The Bucktail Path is a  linear hiking trail in north-central Pennsylvania, United States, through portions of Elk State Forest. Most of the trail is in Cameron County, with its northern end in Potter County. It should not be confused with the scenic highway in the same region known as Bucktail Trail; several features in the region were named after the Bucktail Regiment of local soldiers during the American Civil War. 

The Bucktail Path is often described as one of the most isolated and least hiked backpacking trails in Pennsylvania, with a path that can be difficult to follow even for experienced hikers; and it has experienced long periods of under-use with little maintenance. It is also known for several challenging climbs and bridgeless stream crossings.

Route
This description illustrates the Bucktail Path in the southbound direction. The trail begins at a parking lot on East Cowley Road just to the east of Sizerville State Park along the western edge of Potter County. The trail quickly climbs to the top of the Allegheny Plateau. After a partial descent, the trail walks along Crooked Run Road briefly then climbs to the top of the plateau again, utilizing a system of lengthy switchbacks remaining from old logging railroad grades. 

The Bucktail Path enters Cameron County at 9.1 miles.

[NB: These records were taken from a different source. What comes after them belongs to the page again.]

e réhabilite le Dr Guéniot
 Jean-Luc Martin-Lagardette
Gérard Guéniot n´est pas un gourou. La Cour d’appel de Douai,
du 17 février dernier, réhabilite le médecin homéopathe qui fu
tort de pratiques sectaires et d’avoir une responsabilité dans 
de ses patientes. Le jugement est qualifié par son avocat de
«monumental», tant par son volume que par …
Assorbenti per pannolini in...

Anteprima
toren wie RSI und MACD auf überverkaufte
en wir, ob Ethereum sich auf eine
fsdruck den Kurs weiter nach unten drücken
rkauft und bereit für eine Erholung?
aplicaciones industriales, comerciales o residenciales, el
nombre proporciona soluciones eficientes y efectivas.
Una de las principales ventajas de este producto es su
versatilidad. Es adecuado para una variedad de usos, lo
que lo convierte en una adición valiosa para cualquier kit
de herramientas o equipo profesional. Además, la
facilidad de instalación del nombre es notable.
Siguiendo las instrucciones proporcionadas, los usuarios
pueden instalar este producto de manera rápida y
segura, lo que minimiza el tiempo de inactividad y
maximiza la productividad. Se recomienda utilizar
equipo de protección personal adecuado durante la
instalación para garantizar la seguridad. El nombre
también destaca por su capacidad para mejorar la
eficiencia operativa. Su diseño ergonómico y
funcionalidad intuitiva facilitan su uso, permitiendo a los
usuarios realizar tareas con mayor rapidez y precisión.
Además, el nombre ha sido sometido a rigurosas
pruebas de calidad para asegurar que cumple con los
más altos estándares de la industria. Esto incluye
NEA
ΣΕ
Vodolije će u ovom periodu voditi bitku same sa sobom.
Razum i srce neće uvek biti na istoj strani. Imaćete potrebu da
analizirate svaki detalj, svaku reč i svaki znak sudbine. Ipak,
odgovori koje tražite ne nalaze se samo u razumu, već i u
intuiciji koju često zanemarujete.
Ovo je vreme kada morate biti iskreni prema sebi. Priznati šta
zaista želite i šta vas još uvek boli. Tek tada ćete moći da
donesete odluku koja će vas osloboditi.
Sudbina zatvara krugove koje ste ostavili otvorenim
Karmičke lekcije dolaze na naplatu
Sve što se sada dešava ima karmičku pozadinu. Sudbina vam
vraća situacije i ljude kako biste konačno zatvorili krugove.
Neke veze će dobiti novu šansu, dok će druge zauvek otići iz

It begins a lengthy walk alongside McNuff Branch at 9.7 miles, with several bridgeless crossings of that stream and its incoming tributaries for about the next four miles. The high valley formed by McNuff Branch has been noted for its scenery and isolation, with little evidence of human civilization but much evidence of centuries of beaver activity. At 13.7 miles, the trail crosses Hunts Run Road, climbs to the top of the plateau again then descends steeply to a crossing of Whitehead Road at 18.5 miles. This is followed by yet another steep climb to the top of the plateau, after which the trail stays on high ground until near its southern end. 

The trail reaches Brooks Run Fire Tower at 23.9 miles; the tower is still used by forestry officials to spot fires, but it is fenced off to the public. At 25.8 miles, reach a junction with a trail that heads into Square Timber Wild Area. Starting at 26.8 miles, the Bucktail Path follows a wide pipeline swath for more than two miles. After leaving the pipeline, the trail continues southbound along the top of a narrow ridgeline with vistas over canyons to both the west and the east; those canyons are the routes of two upper branches of Sinnemahoning Creek. In this area, the trail traverses portions of Johnson Run Natural Area and a large parcel of private land. At 31.3 miles, the Bucktail Path joins a gravel road and descends off the plateau very steeply. At the bottom, the hiker must cross Grove Run without a bridge; the Bucktail Path then ends after 33.5 miles at Grove Street, just outside the village of Sinnemahoning. From the southern terminus, the hiker could follow local roads for less than two miles to reach both the Donut Hole Trail and the Old Sinnemahoning Trail, which leads to the Quehanna Trail.